# [WHAT TO PRODUCE]
Reproduce only the lines below from the line containing "margin-top: none ->" to the line containing "html: <div> <span></span>", exactly as written, with both end lines kept. Omit the pictures.

# [DATA FOR ANALYSIS]

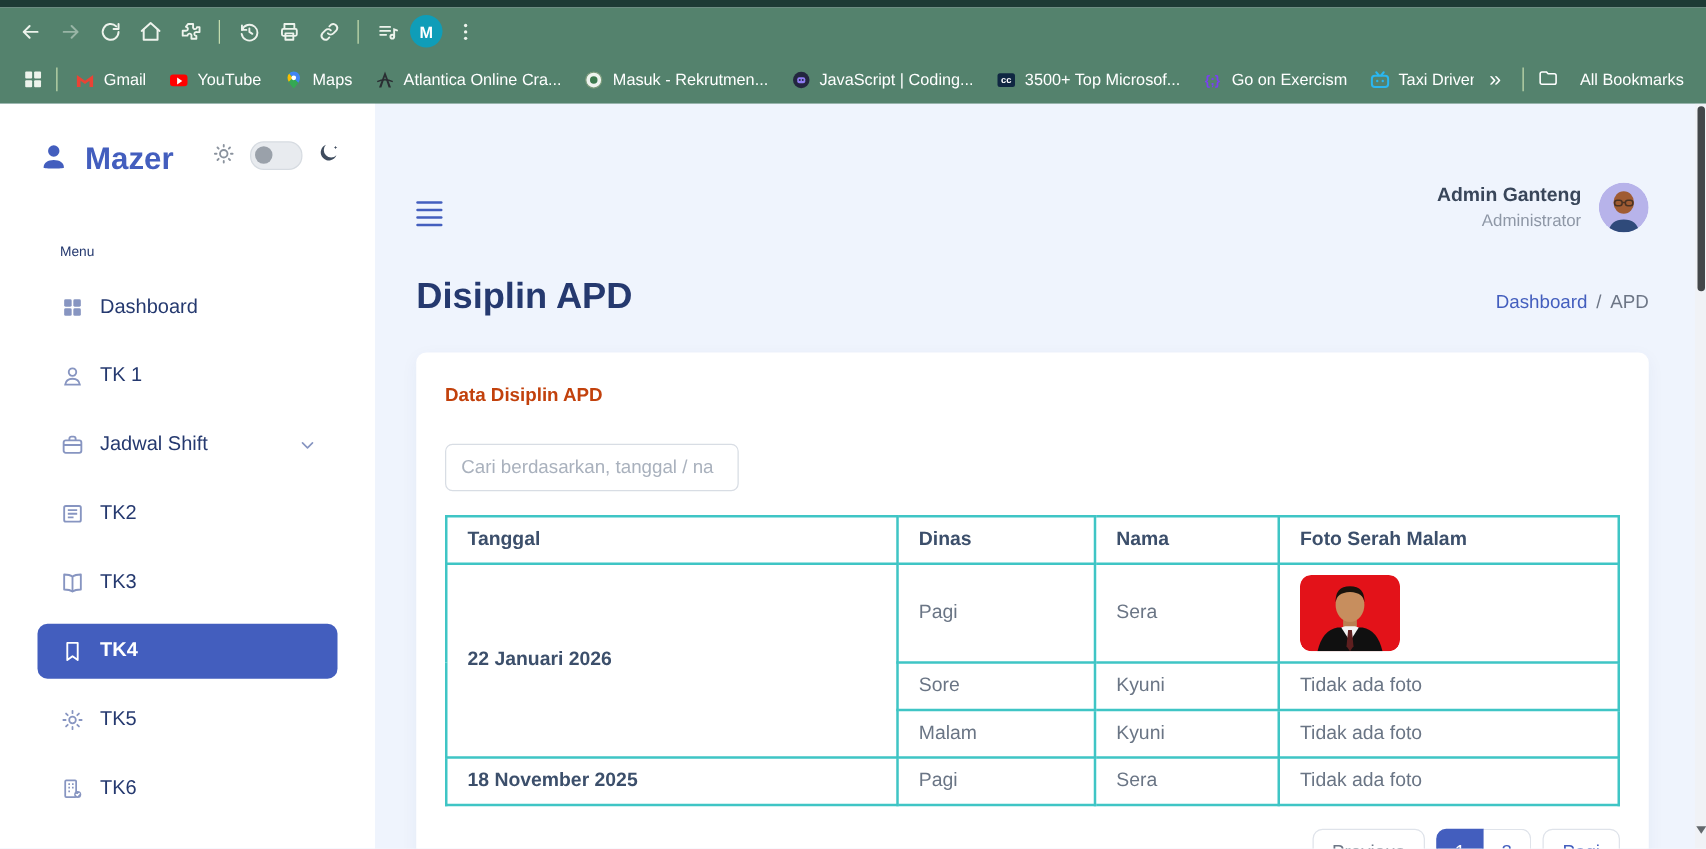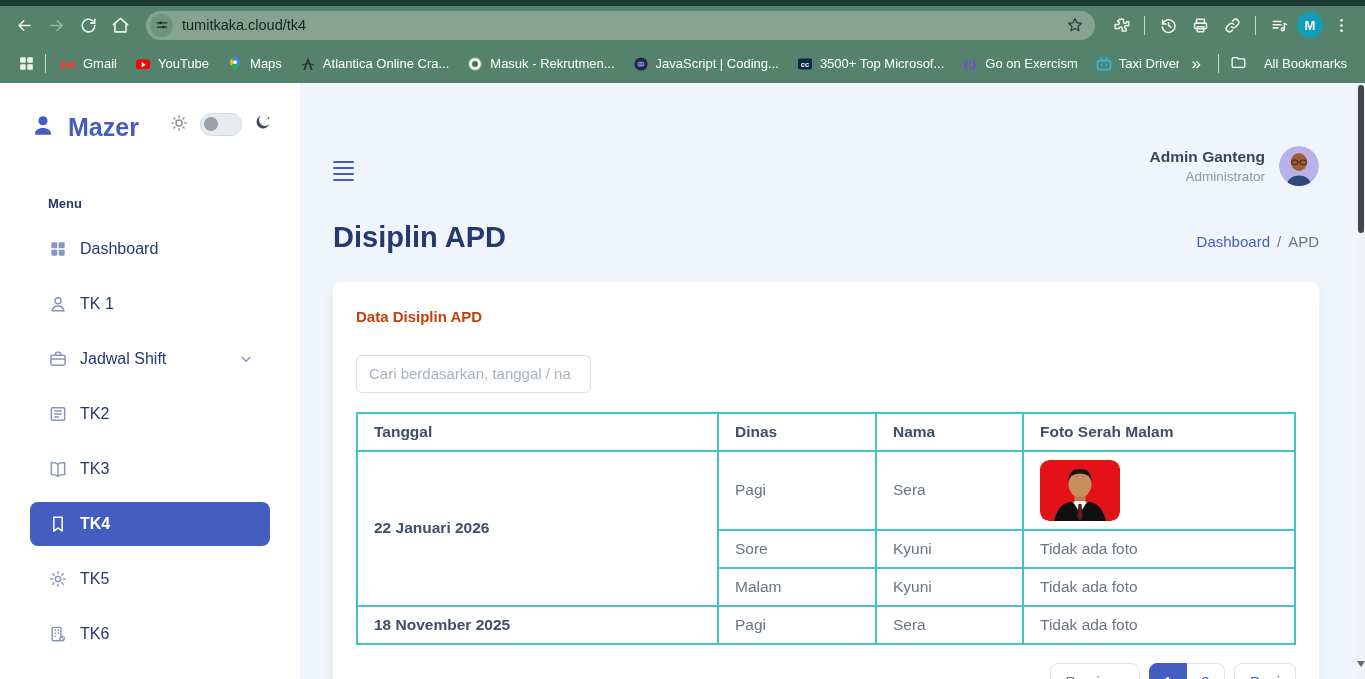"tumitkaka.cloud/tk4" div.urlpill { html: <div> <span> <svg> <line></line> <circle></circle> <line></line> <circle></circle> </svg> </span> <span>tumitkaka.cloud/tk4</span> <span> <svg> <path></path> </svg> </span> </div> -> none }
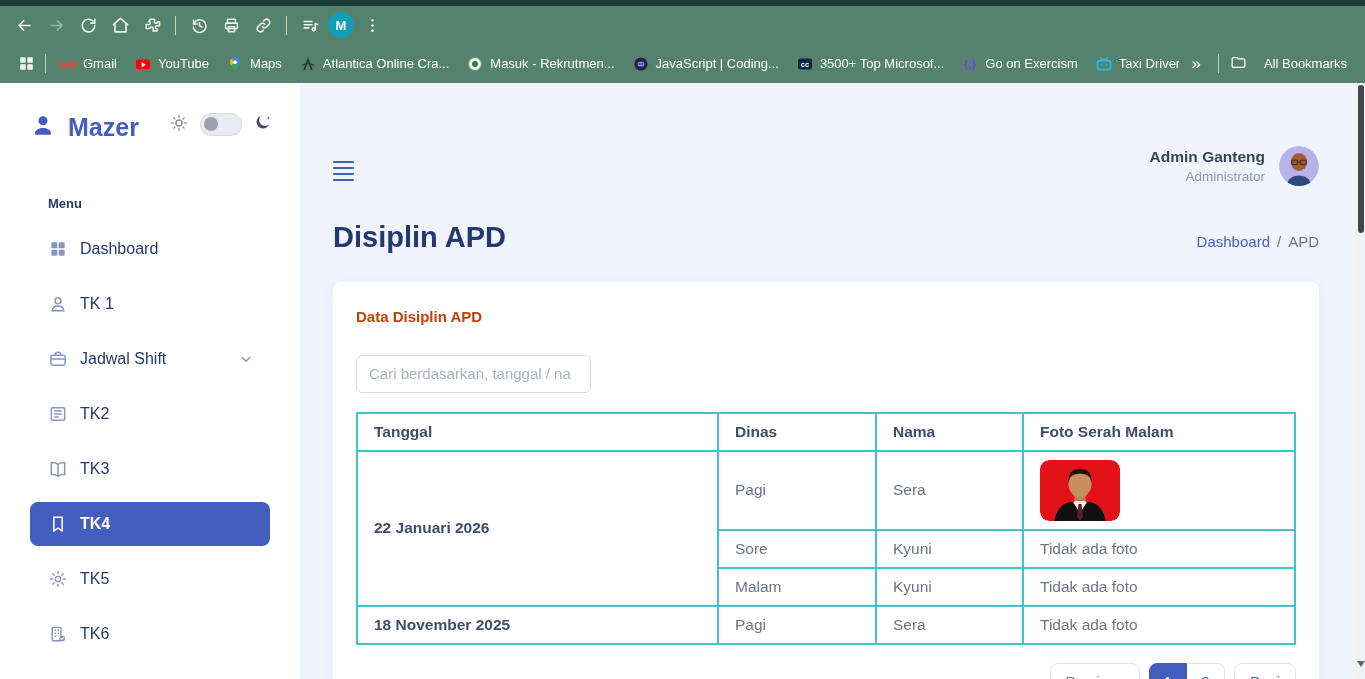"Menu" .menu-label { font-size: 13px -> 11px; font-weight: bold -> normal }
---
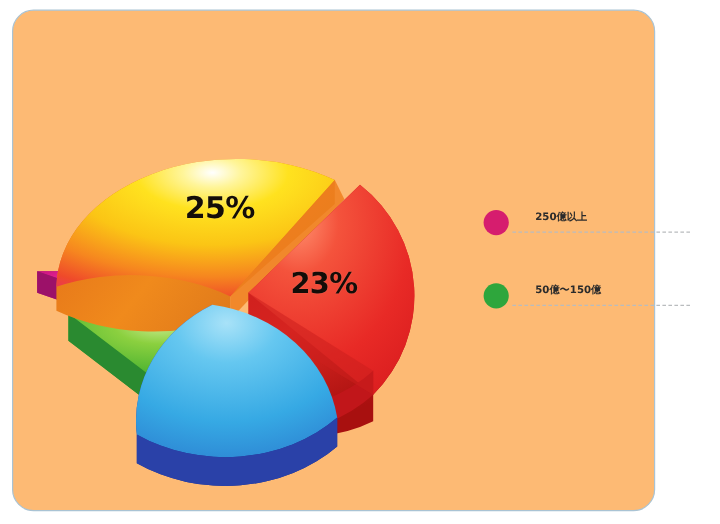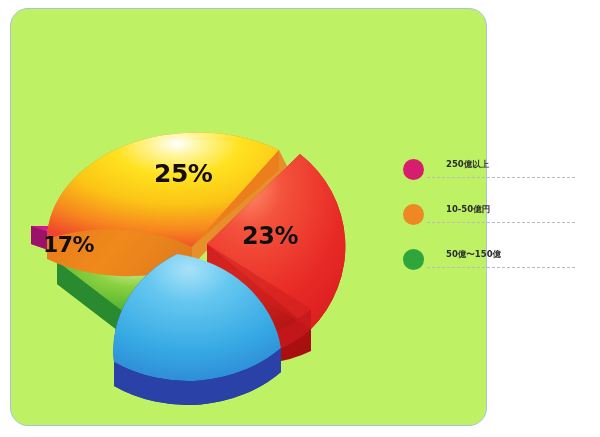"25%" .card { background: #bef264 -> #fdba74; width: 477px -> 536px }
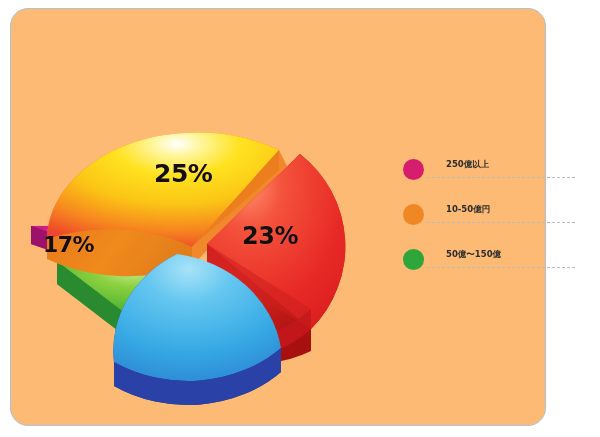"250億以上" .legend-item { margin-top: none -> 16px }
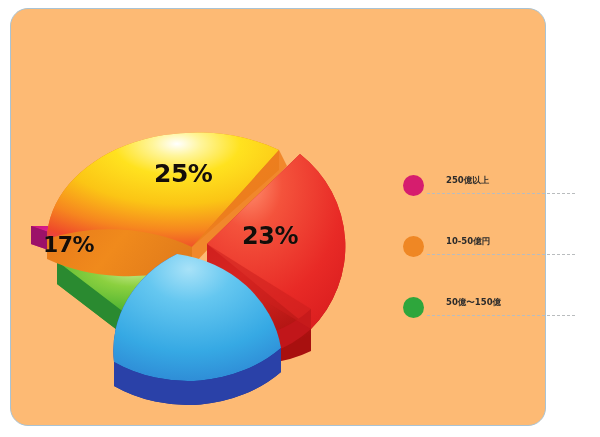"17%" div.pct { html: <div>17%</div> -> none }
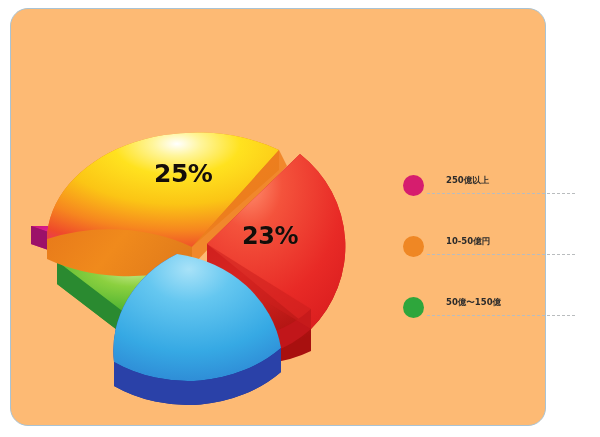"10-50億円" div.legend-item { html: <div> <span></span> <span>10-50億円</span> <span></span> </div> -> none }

# [ANSWER TO THIS TASK]
"250億以上" .legend-item { margin-top: none -> 16px }
"17%" div.pct { html: <div>17%</div> -> none }
"10-50億円" div.legend-item { html: <div> <span></span> <span>10-50億円</span> <span></span> </div> -> none }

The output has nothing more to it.